Because of the current trends in buildings which favor a higher window to wall area ratio, the impact of fenestration on the indoor environment has become crucial. New technologies appearing in the market make windows an active tool in controlling visual and thermal comfort, while allowing for energy generation through renewable sources such as photovoltaics. 
The goal of this study is to present a control strategy for an integrated venetian blinds system within a triple glazed window with bifacial silicon photovoltaic cells on the outer glazing to optimize occupant visual comfort within a one-person office space. To achieve this, four objectives were considered. First, a visual transmittance model was developed to mimic the real-life behavior of the window under clear and cloudy conditions. The model was then integrated into a control strategy that uses the fenestration as an active tool for ensuring optimal visual comfort for office related activities, while reducing the energy used for heating by controlling passive solar gains. The control strategy determines the optimal blind tilt angle at each time step based on the outdoor climate conditions and occupancy schedule of the space. Next, the model and control strategy output were validated using measured data from an outdoor test-room representing an office space in Montreal, Quebec. Finally, a sensitivity analysis was conducted to determine the impact of physical parameters of the indoor environment on the visual comfort of the occupants. The window to wall ratio, the reflectance of the surfaces, and the room geometry were analyzed through simulation. 

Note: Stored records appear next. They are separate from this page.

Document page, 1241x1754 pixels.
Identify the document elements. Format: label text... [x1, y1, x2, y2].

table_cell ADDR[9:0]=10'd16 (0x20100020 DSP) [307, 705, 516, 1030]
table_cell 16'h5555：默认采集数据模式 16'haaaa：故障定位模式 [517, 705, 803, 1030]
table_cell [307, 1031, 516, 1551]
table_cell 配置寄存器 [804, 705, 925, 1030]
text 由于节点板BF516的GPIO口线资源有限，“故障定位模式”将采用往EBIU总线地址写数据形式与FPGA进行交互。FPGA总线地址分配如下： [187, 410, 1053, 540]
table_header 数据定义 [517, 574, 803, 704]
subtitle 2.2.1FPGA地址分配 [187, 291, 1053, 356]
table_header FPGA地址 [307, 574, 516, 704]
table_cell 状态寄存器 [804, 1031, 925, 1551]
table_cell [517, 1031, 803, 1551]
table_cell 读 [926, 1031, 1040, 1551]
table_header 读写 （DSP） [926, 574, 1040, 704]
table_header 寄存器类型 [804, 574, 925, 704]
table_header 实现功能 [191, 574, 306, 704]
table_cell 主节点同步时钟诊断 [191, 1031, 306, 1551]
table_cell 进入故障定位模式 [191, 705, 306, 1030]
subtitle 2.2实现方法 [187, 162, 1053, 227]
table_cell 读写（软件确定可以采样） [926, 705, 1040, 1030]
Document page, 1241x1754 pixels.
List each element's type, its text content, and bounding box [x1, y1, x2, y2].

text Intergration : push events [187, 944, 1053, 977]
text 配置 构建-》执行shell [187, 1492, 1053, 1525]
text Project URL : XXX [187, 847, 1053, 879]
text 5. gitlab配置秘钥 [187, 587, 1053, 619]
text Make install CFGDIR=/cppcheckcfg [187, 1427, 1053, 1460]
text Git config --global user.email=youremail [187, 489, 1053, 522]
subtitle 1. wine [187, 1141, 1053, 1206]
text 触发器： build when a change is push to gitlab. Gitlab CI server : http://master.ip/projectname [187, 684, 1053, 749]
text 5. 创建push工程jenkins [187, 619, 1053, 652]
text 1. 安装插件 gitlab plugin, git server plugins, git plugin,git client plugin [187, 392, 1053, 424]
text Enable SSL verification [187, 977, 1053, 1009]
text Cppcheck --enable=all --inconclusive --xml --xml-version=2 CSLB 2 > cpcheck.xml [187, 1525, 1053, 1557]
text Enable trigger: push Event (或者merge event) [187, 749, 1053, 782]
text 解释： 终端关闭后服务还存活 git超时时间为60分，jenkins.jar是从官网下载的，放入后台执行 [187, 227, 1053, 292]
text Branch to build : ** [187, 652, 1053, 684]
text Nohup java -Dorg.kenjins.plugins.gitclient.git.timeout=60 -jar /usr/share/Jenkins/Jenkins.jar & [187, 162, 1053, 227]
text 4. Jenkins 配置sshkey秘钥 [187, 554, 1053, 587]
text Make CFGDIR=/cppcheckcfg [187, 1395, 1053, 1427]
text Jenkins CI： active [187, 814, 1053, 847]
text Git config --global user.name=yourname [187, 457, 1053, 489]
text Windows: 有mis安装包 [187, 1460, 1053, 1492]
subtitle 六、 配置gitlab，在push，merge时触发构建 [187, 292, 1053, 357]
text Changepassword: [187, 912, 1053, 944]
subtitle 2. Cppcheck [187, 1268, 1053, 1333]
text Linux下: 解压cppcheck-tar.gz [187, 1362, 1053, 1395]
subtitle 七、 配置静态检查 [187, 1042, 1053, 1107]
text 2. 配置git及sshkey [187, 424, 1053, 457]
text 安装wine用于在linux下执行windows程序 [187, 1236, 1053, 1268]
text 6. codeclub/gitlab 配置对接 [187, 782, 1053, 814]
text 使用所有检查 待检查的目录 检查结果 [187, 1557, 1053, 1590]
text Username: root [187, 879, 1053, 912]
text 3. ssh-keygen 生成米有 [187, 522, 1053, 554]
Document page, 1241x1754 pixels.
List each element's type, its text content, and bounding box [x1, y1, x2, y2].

Using the control strategy, the results show that under clear sky conditions, the space can be self-sufficient in terms of illuminance levels but deals with certain levels of glare throughout the day. However, even though glare is imperceptible throughout the occupancy period under cloudy sky conditions, the illuminance levels do not reach the required 300 lux threshold for 23% of the day, requiring the integration of an artificial lighting source to fill in the missing gap to achieve the needed levels. In terms of physical properties of the space, it was found that an increase in the room dimensions leads to a decrease in illuminance levels, while a decrease in window to wall ratio also has the same impact. The surfaces reflectance also affects visual comfort, since highly reflective surfaces increase the work plane illuminance compared to more opaque surfaces. Overall, the control strategy presented in this work can be scalable and applicable to any type of office space that uses a similar advanced fenestration system.